Note that we’re saving the new data set with a new name, so the original data set is not changed. Never save your output data set over your input data set. If you do, you can never run your do file again, as the data set it was written to work with is gone.
log close
tells Stata to stop recording results in your log file. Without this command, anything you type after running the do file will be recorded in the do file’s log.
2.8 Reproducibility
You’re probably familiar in abstract with the importance of reproducibility to science: anyone with the proper training and equipment should be able to reproduce your experiment and get the same results. In practice we often use reproducibility as a rough proxy for truthfulness. If a result can be reproduced it’s true, and if it can’t be it’s not.
If your experiment consists of analyzing a publicly available data set, then it may seem like allowing people to reproduce it is very simple: just tell people what data you analyzed and how, and they can do the same thing. But if you’ve ever tried to reproduce a published paper you probably discovered it’s not that easy. There are many decisions to make in the process of preparing data for analysis and then analyzing it, and those decisions can have a big impact on the results. It’s very hard to describe those decisions precisely in human languages like English, or we wouldn’t bother with programming languages like Stata.
The solution is to publish your do files and your data as well as your results.
To eliminate possible sources of confusion and error, your code should be self-sufficient, meaning it contains everything needed to start with the raw data and end with your results. The ideal—and this is easily achievable—is that someone can click a single button and reproduce your entire research project. (That doesn’t mean it has to all go in a single do file. See Project Management for suggestions about how to organize your work into do files.)
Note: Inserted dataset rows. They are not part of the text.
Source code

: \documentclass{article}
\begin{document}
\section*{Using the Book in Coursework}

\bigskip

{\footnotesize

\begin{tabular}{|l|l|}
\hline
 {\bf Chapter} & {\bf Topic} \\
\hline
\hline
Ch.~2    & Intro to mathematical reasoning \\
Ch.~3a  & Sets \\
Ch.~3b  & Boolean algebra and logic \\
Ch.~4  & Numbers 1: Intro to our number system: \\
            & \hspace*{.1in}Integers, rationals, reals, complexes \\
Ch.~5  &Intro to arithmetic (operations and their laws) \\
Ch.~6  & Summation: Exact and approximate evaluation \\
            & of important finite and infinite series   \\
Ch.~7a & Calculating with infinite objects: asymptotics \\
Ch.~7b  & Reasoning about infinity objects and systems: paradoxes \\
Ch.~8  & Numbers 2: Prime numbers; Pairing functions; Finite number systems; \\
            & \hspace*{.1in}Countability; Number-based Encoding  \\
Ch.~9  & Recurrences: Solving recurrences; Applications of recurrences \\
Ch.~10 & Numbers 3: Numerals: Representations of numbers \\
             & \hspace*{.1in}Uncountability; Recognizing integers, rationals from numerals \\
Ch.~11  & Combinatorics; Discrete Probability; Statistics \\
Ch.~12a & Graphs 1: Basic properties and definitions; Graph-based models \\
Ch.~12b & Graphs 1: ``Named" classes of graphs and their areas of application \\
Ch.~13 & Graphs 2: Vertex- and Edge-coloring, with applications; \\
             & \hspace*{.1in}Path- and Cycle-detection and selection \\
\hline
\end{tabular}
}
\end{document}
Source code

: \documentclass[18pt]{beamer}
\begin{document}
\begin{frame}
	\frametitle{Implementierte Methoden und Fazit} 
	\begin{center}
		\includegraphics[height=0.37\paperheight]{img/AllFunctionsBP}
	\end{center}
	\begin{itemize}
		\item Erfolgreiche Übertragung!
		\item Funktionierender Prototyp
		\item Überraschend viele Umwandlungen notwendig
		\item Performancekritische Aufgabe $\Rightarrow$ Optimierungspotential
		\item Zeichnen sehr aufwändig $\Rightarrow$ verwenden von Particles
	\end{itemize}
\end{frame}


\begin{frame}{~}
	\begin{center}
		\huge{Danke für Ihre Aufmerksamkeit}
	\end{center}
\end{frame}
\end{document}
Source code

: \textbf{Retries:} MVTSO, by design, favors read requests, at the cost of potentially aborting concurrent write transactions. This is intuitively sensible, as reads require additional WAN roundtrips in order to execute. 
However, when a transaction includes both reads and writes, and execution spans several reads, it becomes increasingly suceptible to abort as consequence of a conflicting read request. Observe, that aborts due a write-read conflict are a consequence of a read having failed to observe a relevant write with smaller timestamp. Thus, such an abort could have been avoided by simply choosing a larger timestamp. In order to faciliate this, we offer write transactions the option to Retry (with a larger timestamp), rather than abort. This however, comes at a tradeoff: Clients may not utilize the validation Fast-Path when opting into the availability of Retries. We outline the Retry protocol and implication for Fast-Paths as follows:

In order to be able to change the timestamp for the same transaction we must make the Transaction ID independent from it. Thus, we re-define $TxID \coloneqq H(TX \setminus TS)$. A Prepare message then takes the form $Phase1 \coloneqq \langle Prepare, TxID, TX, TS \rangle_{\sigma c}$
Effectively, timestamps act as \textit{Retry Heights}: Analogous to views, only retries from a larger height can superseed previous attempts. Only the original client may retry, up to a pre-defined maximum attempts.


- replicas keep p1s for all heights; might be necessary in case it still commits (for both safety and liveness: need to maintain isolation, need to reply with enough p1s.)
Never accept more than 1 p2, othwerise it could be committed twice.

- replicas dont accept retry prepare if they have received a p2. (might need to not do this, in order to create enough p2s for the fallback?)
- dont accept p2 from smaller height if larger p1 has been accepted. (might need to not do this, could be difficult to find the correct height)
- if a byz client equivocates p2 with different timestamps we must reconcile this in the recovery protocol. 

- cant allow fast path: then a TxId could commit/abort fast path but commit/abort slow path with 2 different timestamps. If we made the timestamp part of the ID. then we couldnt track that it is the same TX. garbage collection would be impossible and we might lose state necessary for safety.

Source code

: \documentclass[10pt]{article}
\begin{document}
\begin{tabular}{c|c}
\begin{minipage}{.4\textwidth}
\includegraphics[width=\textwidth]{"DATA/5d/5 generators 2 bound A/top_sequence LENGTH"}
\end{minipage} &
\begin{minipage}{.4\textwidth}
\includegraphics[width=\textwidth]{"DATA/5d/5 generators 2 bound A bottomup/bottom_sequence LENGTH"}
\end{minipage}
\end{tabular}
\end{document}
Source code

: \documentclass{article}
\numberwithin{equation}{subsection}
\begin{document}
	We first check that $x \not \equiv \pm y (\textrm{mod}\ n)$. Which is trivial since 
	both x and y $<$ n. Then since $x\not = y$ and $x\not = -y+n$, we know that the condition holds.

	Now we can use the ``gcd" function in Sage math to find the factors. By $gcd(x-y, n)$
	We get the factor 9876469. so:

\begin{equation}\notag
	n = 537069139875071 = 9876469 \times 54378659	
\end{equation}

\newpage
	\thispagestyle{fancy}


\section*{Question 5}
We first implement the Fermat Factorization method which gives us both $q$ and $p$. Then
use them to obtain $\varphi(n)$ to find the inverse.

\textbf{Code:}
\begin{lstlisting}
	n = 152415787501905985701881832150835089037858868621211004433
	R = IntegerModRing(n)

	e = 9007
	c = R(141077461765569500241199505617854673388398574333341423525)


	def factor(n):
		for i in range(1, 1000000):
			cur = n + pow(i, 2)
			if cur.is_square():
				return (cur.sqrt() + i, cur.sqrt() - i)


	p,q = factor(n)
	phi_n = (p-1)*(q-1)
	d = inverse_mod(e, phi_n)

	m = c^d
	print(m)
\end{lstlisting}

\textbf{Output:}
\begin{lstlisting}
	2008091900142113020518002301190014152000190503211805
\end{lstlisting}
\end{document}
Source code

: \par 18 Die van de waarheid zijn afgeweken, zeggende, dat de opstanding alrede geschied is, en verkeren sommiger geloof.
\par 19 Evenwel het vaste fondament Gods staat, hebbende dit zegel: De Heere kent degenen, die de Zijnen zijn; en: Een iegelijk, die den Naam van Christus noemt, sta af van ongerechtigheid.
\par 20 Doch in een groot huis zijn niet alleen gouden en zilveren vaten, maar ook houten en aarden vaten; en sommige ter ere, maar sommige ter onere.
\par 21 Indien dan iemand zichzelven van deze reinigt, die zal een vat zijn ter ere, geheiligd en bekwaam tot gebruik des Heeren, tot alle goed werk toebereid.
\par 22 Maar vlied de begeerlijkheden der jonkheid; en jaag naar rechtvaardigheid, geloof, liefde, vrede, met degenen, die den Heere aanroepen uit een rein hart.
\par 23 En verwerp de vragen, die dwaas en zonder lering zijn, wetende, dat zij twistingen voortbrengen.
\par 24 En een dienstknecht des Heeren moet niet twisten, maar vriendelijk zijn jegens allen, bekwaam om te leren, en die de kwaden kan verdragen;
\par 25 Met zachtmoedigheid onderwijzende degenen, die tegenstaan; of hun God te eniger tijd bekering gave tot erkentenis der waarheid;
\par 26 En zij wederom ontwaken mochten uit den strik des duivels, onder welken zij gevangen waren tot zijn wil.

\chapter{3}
But this isn’t just about helping others or some lofty ideal of how science should work. Reproducible do files make it easy to make changes and corrections. They reduce the probability of error (you’ll make mistakes, but when you fix them they’ll stay fixed). They help you keep your work organized. They allow you to reuse code when you run into a similar problem in the future. Even if you never shared your work on a project with anyone, you’d still benefit greatly from doing everything in reproducible do files. The goal of reproducibility underlies everything we will do in Data Wrangling in Stata.